SUPPLIED DATA:
• • • • •

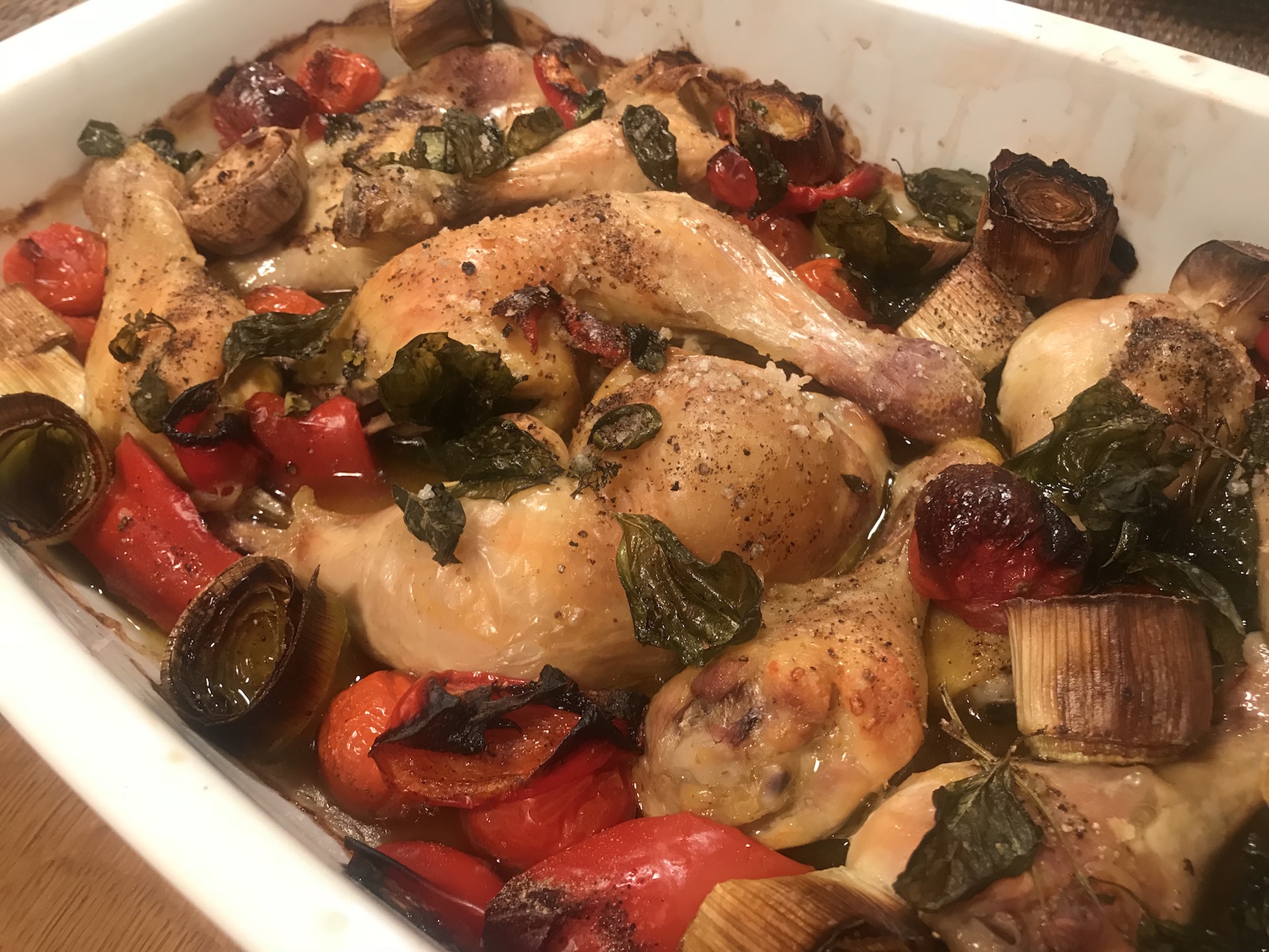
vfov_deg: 49.8
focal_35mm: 28
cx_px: 634
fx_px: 1027
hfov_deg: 63.4
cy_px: 476
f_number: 1.8
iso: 40
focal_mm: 3.99
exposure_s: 1/17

• • • • •

Drop every image, please, and write out the data above exactly as shown.

vfov_deg: 49.8
focal_35mm: 28
cx_px: 634
fx_px: 1027
hfov_deg: 63.4
cy_px: 476
f_number: 1.8
iso: 40
focal_mm: 3.99
exposure_s: 1/17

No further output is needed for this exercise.